— BEGIN PASSAGE GIVEN —
F ew people have transformed the landscape of contemporary art as much as the late Okwui Enwezor. The Nigerian-American curator created a series of hugely impactful biennials and periodic exhibitions that challenged the dominance of white, Western male artists and encouraged a polyphony of global artistic voices. His 2002 Documenta XI exhibition was arguably one of the most influential of the 21st century.
In spring 2018 – shortly before his tragically early death in 2019 at age 55 – Enwezor began to assemble one last biennial, which runs 7 February to 11 June 2023. Thinking Historically in the Present, the 15th Sharjah Biennial, features more than 150 artists from 70 countries.

Hoor Al Qasimi, director of the Sharjah Art Foundation, says that it “thoroughly embraces the postcolonial lens Okwui championed” and explores “how various histories continue to shape our present,” partly triggered by the 15th edition marking the biennial’s 30th anniversary. Al Qasimi says that in one of their last discussions before Enwezor’s death, “He was very clear that I should continue what he started.”
Among 30 artists commissioned to make new work is Colombian sculptor and installation artist Doris Salcedo, who is showing Uprooted. Made from “hundreds of dead trees” tied together to form a house which, according to Salcedo, “is a wall that, like a border wall, separates”. It is intended to mark “the impossibility a migrant will have of owning a house or a piece of land – they will always be passing by. They have little chance of belonging, and much less of being welcomed.”
— END PASSAGE GIVEN —
According to the passage about the 15th Sharjah Biennial, how many artists does the exhibition feature, and from how many countries?
— BEGIN DATA SHOWN —
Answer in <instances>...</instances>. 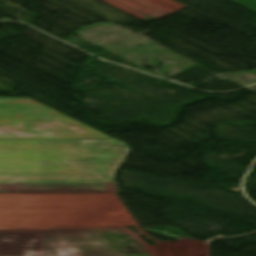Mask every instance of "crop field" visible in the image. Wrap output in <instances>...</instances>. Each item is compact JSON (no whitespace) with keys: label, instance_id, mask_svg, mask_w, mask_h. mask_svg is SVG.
<instances>
[{"label":"crop field","instance_id":"34b2d1b8","mask_svg":"<svg viewBox=\"0 0 256 256\" xmlns=\"http://www.w3.org/2000/svg\"><path fill=\"white\" fill-rule=\"evenodd\" d=\"M110 143H111V146H120V147H111V156L116 155V154H120V153H124V152L127 151L124 144H122L118 141H110ZM112 149H121V150H112Z\"/></svg>","mask_w":256,"mask_h":256},{"label":"crop field","instance_id":"ac0d7876","mask_svg":"<svg viewBox=\"0 0 256 256\" xmlns=\"http://www.w3.org/2000/svg\"><path fill=\"white\" fill-rule=\"evenodd\" d=\"M115 170H15L0 171V183L113 182Z\"/></svg>","mask_w":256,"mask_h":256},{"label":"crop field","instance_id":"8a807250","mask_svg":"<svg viewBox=\"0 0 256 256\" xmlns=\"http://www.w3.org/2000/svg\"><path fill=\"white\" fill-rule=\"evenodd\" d=\"M41 139L114 138L31 98H0V170L117 169L126 154L98 147L109 141Z\"/></svg>","mask_w":256,"mask_h":256}]
</instances>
— END DATA SHOWN —
(TASK RESPONSE):
More than 150 artists from 70 countries.